◆ Your instructions
Please copy word for word the lines in the items below, starting at the line that contains "Aktualisiert am 27.08.2022" and ending at the line that contains "Jugendlichen und Erwachsenen".

◆ Given data
━━━━━━
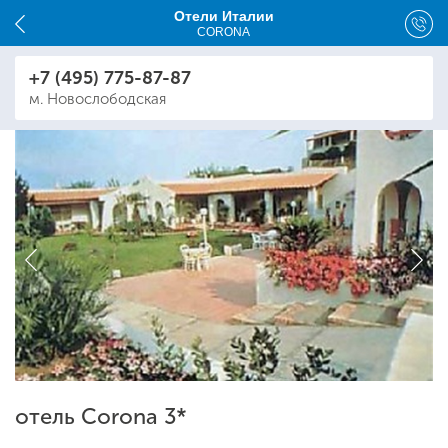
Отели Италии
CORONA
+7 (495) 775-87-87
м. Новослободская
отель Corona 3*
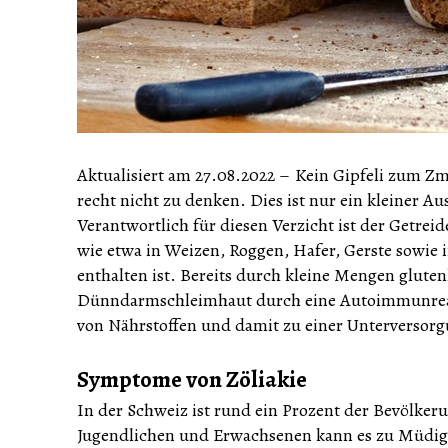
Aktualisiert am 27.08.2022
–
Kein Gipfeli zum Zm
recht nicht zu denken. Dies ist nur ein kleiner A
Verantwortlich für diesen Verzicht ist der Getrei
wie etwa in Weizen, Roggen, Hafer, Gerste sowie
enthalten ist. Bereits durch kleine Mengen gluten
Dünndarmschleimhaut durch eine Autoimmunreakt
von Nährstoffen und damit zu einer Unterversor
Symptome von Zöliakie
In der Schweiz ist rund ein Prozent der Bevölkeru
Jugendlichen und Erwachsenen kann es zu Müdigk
━━━━━━
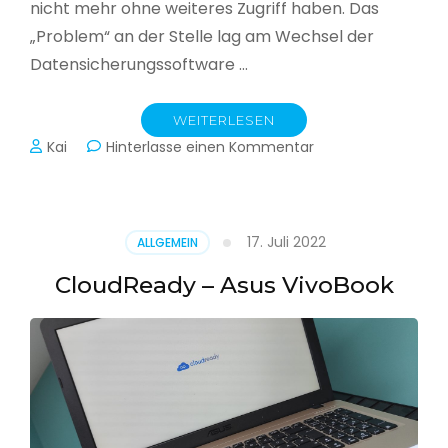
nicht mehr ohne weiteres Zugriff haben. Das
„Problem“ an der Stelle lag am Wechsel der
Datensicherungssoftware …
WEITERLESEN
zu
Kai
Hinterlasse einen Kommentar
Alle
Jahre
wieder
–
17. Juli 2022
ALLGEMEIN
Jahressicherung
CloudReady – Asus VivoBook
━━━━━━
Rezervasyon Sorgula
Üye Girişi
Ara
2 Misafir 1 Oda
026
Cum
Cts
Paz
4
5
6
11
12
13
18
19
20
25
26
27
━━━━━━
◆ Output for this task
Aktualisiert am 27.08.2022
–
Kein Gipfeli zum Zm
recht nicht zu denken. Dies ist nur ein kleiner A
Verantwortlich für diesen Verzicht ist der Getrei
wie etwa in Weizen, Roggen, Hafer, Gerste sowie
enthalten ist. Bereits durch kleine Mengen gluten
Dünndarmschleimhaut durch eine Autoimmunreakt
von Nährstoffen und damit zu einer Unterversor
Symptome von Zöliakie
In der Schweiz ist rund ein Prozent der Bevölkeru
Jugendlichen und Erwachsenen kann es zu Müdigk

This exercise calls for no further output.